Because, Bob, it’s the standard of jurisprudence that a given right held by a given person does not necessarily, and in the absence of some strong separate assertion, does not at all, impose a duty on a third person to put him or herself out to assure that given right. The general jurisprudence regarding “Good Samaritan” laws makes rendering assistance to someone needing help voluntary (except in Alaska).
It may be my duty as a policeman, a D.A., counsel for the A.C.L.U., or something else to assist you in asserting your rights; it is not my duty as a citizen to, unless I feel a moral call to do so irrespective of what the laws may or may not command.

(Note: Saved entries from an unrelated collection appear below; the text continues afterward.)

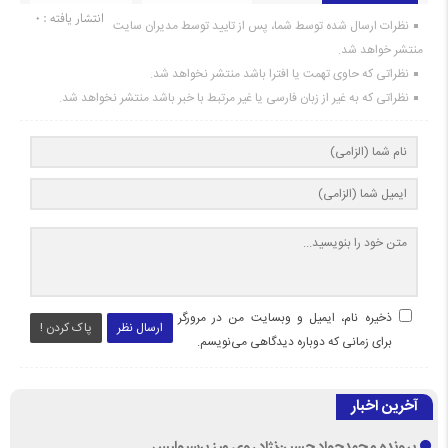
انتشار یافته : 0
نظرات ارسال شده توسط شما، پس از تایید توسط مدیران سایت
منتشر خواهد شد.
نظراتی که حاوی تهمت یا افترا باشد منتشر نخواهد شد.
نظراتی که به غیر از زبان فارسی یا غیر مرتبط با خبر باشد منتشر نخواهد شد.
ذخیره نام، ایمیل و وبسایت من در مرورگر
ارسال نظر
پاک کردن !
برای زمانی که دوباره دیدگاهی می‌نویسم.
آخرین اخبار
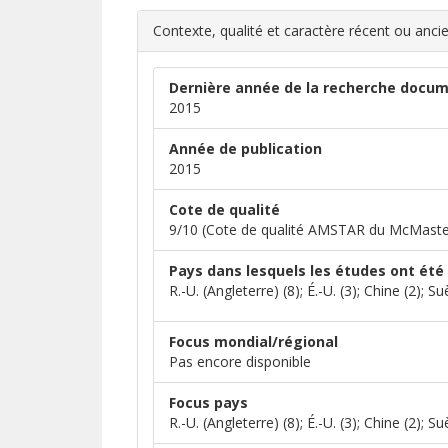
Contexte, qualité et caractère récent ou anci
Dernière année de la recherche docum
2015
Année de publication
2015
Cote de qualité
9/10 (Cote de qualité AMSTAR du McMaste
Pays dans lesquels les études ont été 
R.-U. (Angleterre) (8); É.-U. (3); Chine (2); 
Focus mondial/régional
Pas encore disponible
Focus pays
R.-U. (Angleterre) (8); É.-U. (3); Chine (2); 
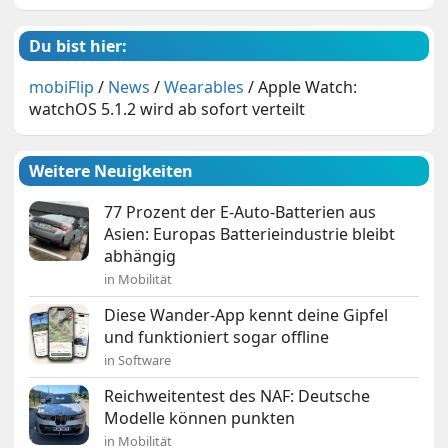
Du bist hier:
mobiFlip
/
News
/
Wearables
/
Apple Watch:
watchOS 5.1.2 wird ab sofort verteilt
Weitere Neuigkeiten
77 Prozent der E-Auto-Batterien aus
Asien: Europas Batterieindustrie bleibt
abhängig
in Mobilität
Diese Wander-App kennt deine Gipfel
und funktioniert sogar offline
in Software
Reichweitentest des NAF: Deutsche
Modelle können punkten
in Mobilität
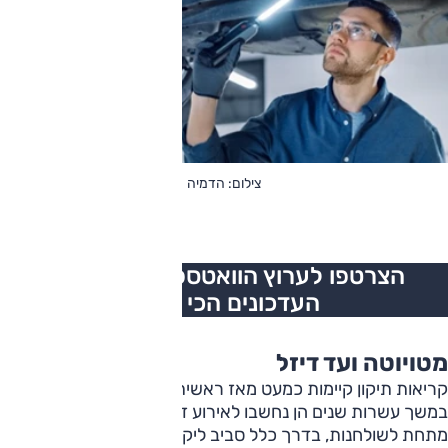
צילום: הדמיה
הצרטפו לערוץ הוואטספ של
אוטו
לכל
העדכונים הכי חמים
מטויוטה ועד דיזל
קריאות תיקון קיימות כמעט מאז ראשית תעשיית הרכב, אבל
במשך עשרות שנים הן נחשבו לאירוע זניח שמישהו דאג לטאטא
מתחת לשולחנות, בדרך כלל סביב ליקויי ייצור נקודתיים או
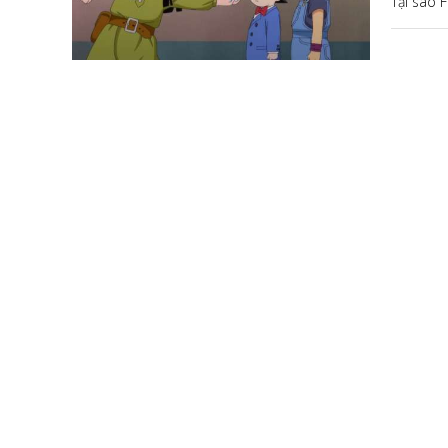
Tại sao F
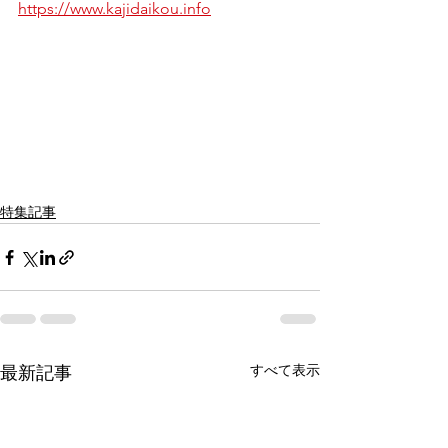
https://www.kajidaikou.info
特集記事
すべて表示
最新記事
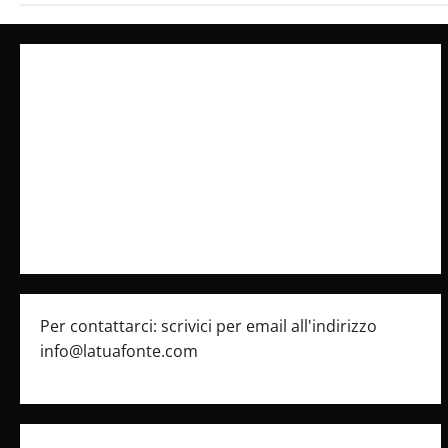
Collabora con Noi – Promuovi il Tuo Brand su
latuafonte.com
Cookie Policy
Privacy Policy
Pubblicità
Per contattarci: scrivici per email all'indirizzo
info@latuafonte.com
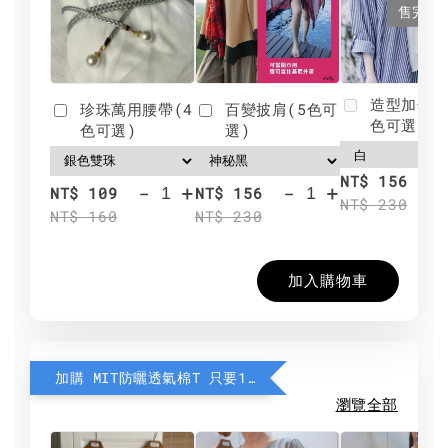
售完
造型加分肩
珍珠萬用腰帶(4
百變披肩(5色可
色可選)
色可選)
選)
NT$ 156
-
+
-
+
NT$ 109
NT$ 156
NT$ 230
NT$ 160
NT$ 230
加入購物車
加購 MIT防曬透氣棉T 只要190元
瀏覽全部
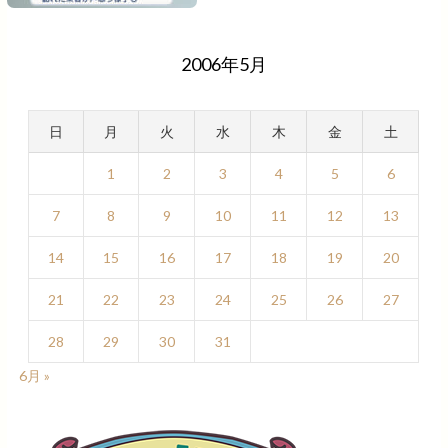
2006年5月
日
月
火
水
木
金
土
1
2
3
4
5
6
7
8
9
10
11
12
13
14
15
16
17
18
19
20
21
22
23
24
25
26
27
28
29
30
31
6月 »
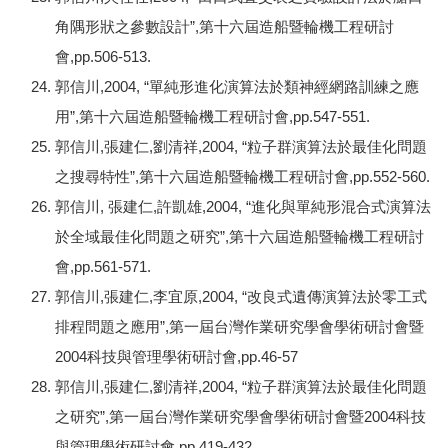
角隅形狀之參數設計”,第十六屆造船暨輪機工程研討
會,pp.506-513.
郭信川,2004, “單純形進化演算法於類神經網路訓練之應
用”,第十六屆造船暨輪機工程研討會,pp.547-551.
郭信川,張建仁,劉清祥,2004, “粒子群演算法於最佳化問題
之搜尋特性”,第十六屆造船暨輪機工程研討會,pp.552-560.
郭信川, 張建仁,許凱雄,2004, “進化與單純形混合式演算法
於全域最佳化問題之研究”,第十六屆造船暨輪機工程研討
會,pp.561-571.
郭信川,張建仁,李宜原,2004, “改良式遺傳演算法於零工式
排程問題之應用”,第一屆台灣作業研究學會學術研討會暨
2004科技與管理學術研討會,pp.46-57
郭信川,張建仁,劉清祥,2004, “粒子群演算法於最佳化問題
之研究”,第一屆台灣作業研究學會學術研討會暨2004科技
與管理學術研討會,pp.419-432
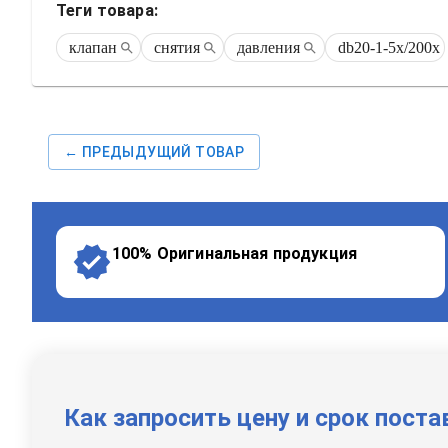
Теги товара:
клапан
снятия
давления
db20-1-5x/200x
← ПРЕДЫДУЩИЙ ТОВАР
100% Оригинальная продукция
Как запросить цену и срок поста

If we want to preserve the right to life of an embryo which has not yet attained the level of development where it may survive outside the womb, it is our consequent responsibility, not to coerce by law the woman in whose womb it is growing to carry it to term, but to develop “artificial wombs” capable of supporting the embryo until term (Marion McM Bujold has some relevant comments on this) – or to allow a childless woman willing to have the implant done to have the baby transplanted from the womb of the “conceiving parent” to the (artificially readied for implantation) womb of the “later pregnancy parent” (to coin a couple of titles to distinguish which woman we’re talking about).
Are you kidding?
I knew a neighbor, fellow chrsitian, who had babysat my son a few times. She was good and understood and only charged 1.50 an hour!
But I was a dancer at the time, and she refused to babysit while i was dancing as she would be responsible to promoting sin that way. Seriously.

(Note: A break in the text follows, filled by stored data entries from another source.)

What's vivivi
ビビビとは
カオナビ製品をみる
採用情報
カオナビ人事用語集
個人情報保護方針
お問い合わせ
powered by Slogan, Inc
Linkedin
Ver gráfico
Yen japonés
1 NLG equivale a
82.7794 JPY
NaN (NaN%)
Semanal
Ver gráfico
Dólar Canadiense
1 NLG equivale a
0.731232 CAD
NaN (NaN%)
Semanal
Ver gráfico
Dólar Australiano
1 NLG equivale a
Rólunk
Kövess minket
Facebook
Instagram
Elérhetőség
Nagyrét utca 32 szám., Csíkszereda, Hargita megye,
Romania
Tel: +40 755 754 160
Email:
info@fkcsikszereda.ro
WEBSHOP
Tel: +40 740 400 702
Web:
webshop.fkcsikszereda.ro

Hmmm, I don’t know quite what to say about that. Perhaps it depends on what kind of dancing you were doing or perhaps she should have babysat for the sake of the child. It’s very hard sometimes because of the many situations that arise for a Christian to know what the right thing to do is. You don’t want to do something that says you condone what someone is doing and at the same time you want to be loving.

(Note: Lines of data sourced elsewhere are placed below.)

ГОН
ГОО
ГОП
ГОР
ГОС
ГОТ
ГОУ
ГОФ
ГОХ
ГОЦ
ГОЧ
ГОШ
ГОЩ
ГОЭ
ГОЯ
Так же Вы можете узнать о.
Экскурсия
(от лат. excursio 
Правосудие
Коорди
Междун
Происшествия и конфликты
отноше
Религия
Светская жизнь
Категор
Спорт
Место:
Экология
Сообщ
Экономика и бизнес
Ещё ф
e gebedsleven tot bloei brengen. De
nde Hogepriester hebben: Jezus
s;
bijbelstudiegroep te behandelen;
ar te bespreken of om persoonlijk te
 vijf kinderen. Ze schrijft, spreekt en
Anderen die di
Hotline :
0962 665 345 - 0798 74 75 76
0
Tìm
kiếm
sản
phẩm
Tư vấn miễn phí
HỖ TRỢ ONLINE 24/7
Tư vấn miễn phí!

It’s hard for me to say what your neighbor should or shouldn’t have done. Maybe this person was following what they believed the Lord wanted them to do at the time, I don’t know. I don’t know whether to say she was right or not. Could be she was or not. 
Right – the woman’s working at a job that her neighbor considers immoral, so she won’t watch the kid, because that’d be “condoning immorality.” So she effectively forces her to quit the job by refusing to babysit. Now that’s an excellent witness to something, but I’ll be damned before I’ll call what it’s a witness to “Christianity”!
Bob Cos
In your sarcasm were you referring to my references to the RCCs support of pedophiles or were you just emphasizing how they are not thieves but lovers of their neighbors.
Anyway what about EX 21:22. God distinguishes between the death of a fetus and the death someone born.
Exodus 21:22-24 seems to indicate that an unborn fetus is not the equivalent of a human being. There are also many verses in the Bible that all seem to agree that life is associated with drawing breath. Fetuses don’t breathe, so they are not truly alive.
Badtz Maru -
Can you cite scriptures associated with drawing breath and life? I think that if we can see what the Bible (the word of God) says about this then we can discern what Christians should think. Surely most of you believe that Christians should not have ideas contrary to the word of God.